The column focuses on comments Obama made to the New York Times on July 24 about the estimated number of jobs the Keystone XL pipeline project would create. As Kessler notes, the number he cites is directly contracted by the State Department’s own March estimate. Yet he grades Obama’s comments as if they were a half-truth, giving it “two Pinocchios.”
Kessler has an odd habit of doing this type of thing. As the Washington Examiner has previously documented, he typically does an excellent job researching the background and context of a politician’s claims — and then inexplicably assigns a grade that is not backed up by his own reporting. (Kessler has, to his credit, been a good sport about the Examiner‘s past criticisms of him.)
The print version of Kessler’s column apparently isn’t online. An earlier version was posted on July 30. It focuses on this claim by Obama:
My hope would be that any reporter who is looking at the facts would take the time to confirm that the most realistic estimates are this might create maybe 2,000 jobs during the construction of the pipeline — which might take a year or two.
As Kessler points out, the State Department’s estimate for the jobs the project would create is 3,900 over a one- to two-year period. That is just the number directly employed in pipeline construction. The report estimated the total number of jobs directly and indirectly created over that period at 42,100.
“This employment would potentially translate to approximately $2.05 billion in earnings,” the report noted.
The caveat here is that Obama may not have been referring to the State Department report, but an estimate by an outside group. But if that was the case, the White House declined to clear up the matter when the Kessler asked it directly. (Obama himself never said what his source was. If he thinks the State Department report was wrong, he should just say so.)
That being the case, Kessler treats the State Department report as the relevant source. So Obama gave a figure that was — at best — just a half of what the report said. Here’s how the Post’s columnist grades this:
Perhaps he is tipping his hand on what he secretly thinks of the Keystone XL by citing a low-ball figure, generated by the pipeline’s opponents, but he should stick to using the official government estimate. Otherwise, the president ironically seems to be signaling that even his own government does not produce the “most realistic” estimate that should be used by reporters. He earns two Pinocchios.
Yes, well, instead of grading what the president may or may not have been “ironically signaling” perhaps a fact check column should grade what he actually said.
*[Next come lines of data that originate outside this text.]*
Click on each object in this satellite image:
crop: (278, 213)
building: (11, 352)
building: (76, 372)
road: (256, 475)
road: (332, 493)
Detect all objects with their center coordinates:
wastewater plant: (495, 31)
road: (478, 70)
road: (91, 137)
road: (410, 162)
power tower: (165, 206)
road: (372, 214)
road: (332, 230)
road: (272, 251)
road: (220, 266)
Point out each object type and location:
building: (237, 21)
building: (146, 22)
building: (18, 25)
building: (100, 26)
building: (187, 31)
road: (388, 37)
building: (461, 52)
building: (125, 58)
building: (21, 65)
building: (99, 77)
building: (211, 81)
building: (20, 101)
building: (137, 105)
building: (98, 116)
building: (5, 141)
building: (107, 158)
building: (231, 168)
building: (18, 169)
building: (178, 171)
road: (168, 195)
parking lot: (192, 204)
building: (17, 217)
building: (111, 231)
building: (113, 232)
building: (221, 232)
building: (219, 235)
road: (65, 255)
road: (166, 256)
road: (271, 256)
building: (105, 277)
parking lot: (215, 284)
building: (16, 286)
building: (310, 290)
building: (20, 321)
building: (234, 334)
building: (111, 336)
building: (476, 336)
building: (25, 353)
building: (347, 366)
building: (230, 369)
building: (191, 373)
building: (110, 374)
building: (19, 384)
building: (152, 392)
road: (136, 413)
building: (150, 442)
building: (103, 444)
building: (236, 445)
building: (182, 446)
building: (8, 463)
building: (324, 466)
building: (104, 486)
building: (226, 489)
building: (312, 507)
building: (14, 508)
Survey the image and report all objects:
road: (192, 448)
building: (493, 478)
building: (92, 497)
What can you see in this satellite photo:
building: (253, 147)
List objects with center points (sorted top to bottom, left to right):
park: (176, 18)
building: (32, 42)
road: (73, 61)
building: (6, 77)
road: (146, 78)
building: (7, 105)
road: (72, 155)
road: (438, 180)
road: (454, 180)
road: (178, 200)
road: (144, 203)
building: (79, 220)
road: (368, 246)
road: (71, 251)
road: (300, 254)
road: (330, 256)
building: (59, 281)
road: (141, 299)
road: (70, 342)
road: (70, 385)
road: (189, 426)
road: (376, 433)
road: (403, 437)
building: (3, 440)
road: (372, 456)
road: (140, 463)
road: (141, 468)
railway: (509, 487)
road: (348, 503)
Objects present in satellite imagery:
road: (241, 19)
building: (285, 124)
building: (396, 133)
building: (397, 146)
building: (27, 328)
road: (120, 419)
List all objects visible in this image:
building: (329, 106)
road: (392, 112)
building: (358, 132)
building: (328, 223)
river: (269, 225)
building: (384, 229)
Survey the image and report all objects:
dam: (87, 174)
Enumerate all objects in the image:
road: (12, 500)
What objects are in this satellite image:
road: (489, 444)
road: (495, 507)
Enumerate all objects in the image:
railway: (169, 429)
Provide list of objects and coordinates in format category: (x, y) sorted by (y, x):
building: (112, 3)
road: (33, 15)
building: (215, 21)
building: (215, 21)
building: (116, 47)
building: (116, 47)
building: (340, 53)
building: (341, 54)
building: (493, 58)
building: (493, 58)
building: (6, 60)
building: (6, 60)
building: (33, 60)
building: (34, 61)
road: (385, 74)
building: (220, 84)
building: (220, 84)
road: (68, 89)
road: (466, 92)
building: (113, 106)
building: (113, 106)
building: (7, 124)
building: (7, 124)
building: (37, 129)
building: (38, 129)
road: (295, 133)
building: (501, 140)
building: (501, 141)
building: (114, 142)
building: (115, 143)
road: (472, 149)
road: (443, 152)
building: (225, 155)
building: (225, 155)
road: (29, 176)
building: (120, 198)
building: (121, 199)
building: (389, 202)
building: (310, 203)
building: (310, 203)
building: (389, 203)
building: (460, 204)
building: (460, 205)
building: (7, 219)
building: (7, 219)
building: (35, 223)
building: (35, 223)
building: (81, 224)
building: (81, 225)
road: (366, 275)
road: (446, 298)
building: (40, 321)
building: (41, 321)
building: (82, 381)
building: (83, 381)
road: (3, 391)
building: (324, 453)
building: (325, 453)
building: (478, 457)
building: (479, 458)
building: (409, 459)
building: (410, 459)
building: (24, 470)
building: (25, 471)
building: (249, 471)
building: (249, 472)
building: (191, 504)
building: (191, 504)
Absent any clarification from the White House, the numbers Obama gave are clearly contradicted by the figures his own administration has produced. How is this not a “four Pinocchios” situation?
This made even more baffling by the fact that Kessler also notes that his colleagues at Politifact rated Obama’s statements as “false,” as did the Associated Press. By effectively rating Obama’s comment as a half-truth he is giving the president the unearned benefit of the doubt.